In the event of a breach of a cardinal obligation, liability - to the extent that the damage is merely due to slight negligence and does not affect life, limb or health - shall be limited to such damage as may typically and foreseeably be expected to occur in the context of the provision of services such as the services covered by the contract. 


HearDis! shall not be responsible for delays in performance that are due to incomplete or subsequently amended requirements, documents or notifications by the Client or which are not submitted on time. As agreed, HearDis! shall not be liable for loss of profit or for expected but not occurred sales, savings, damages from third party claims against the Client, indirect damages and consequential damages as well as damages to recorded data.


The services provided by HearDis! are generally based on the Client's specifications and briefings. The Client shall be solely responsible for errors, misunderstandings and changes resulting from incorrect or incomplete information provided by the Client.


HearDis! shall not be liable for damage caused by force majeure, riots, acts of war or natural disasters. The same applies to other events for which HearDis! is not responsible, such as strikes, lock-outs, traffic disruptions, power failures, network failures, Internet disruptions, computer or software crashes and orders from higher authorities.

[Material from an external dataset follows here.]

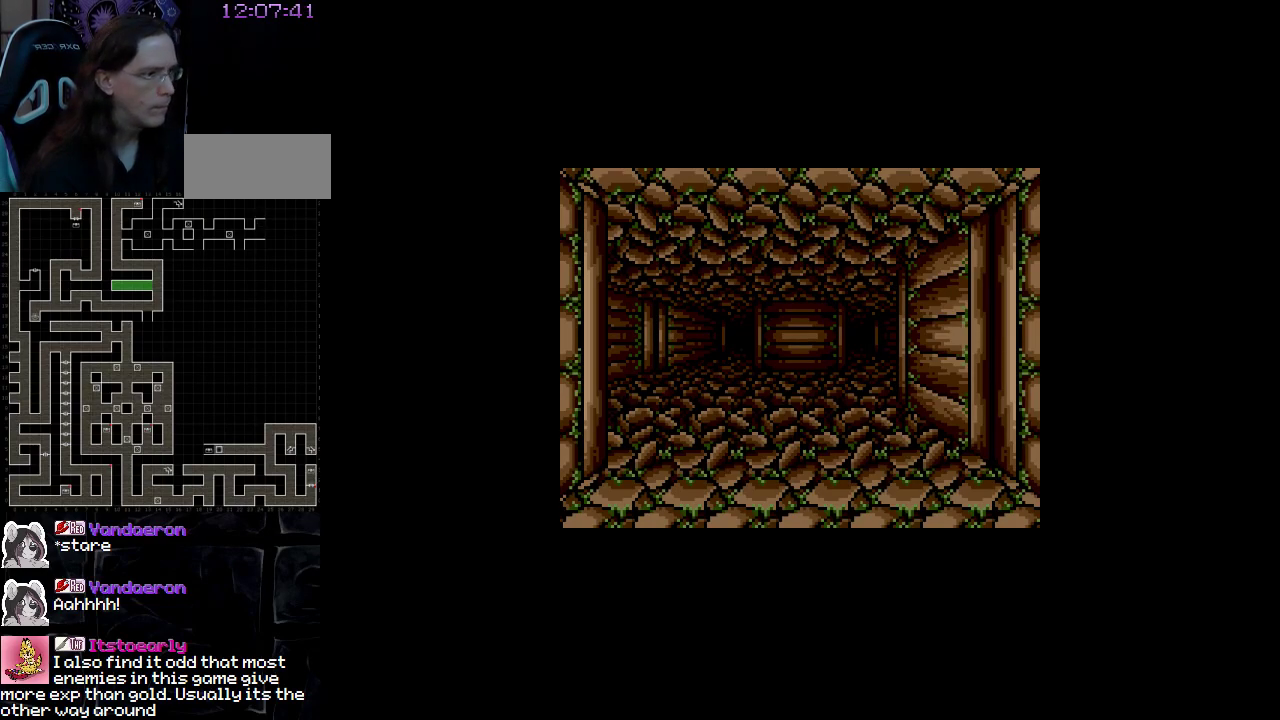
Gameplay with a controller (Nintendo layout); each line is a JSON object with the inputs held at the frame after it. "events" lists button and stick changes between this image and that frame as [ms after this image, input, new state], when the widget could be followed in between. Not read: A B L3 R3 X Y other_buttons.
{"buttons": [], "events": [[67, "DPAD_UP", "down"], [200, "DPAD_UP", "up"]]}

8. Confidentiality Agreement

Sales or projects documents, presentations, workflows, charts, calculations and price lists of HearDis! are strictly confidential and may only be made available to third parties if they are in the public domain or HearDis! has given express authorisation to do so in text form.

9.1 Final Provisions

In the event that the client does not have a general place of jurisdiction in the Federal Republic of Germany or relocates his registered office or residence abroad after conclusion of the contract, Berlin is agreed as the place of jurisdiction.


Should any provision of these General Terms and Conditions be invalid, this shall not affect the validity of the remaining provisions. The invalid provision shall be replaced by the statutory provisions.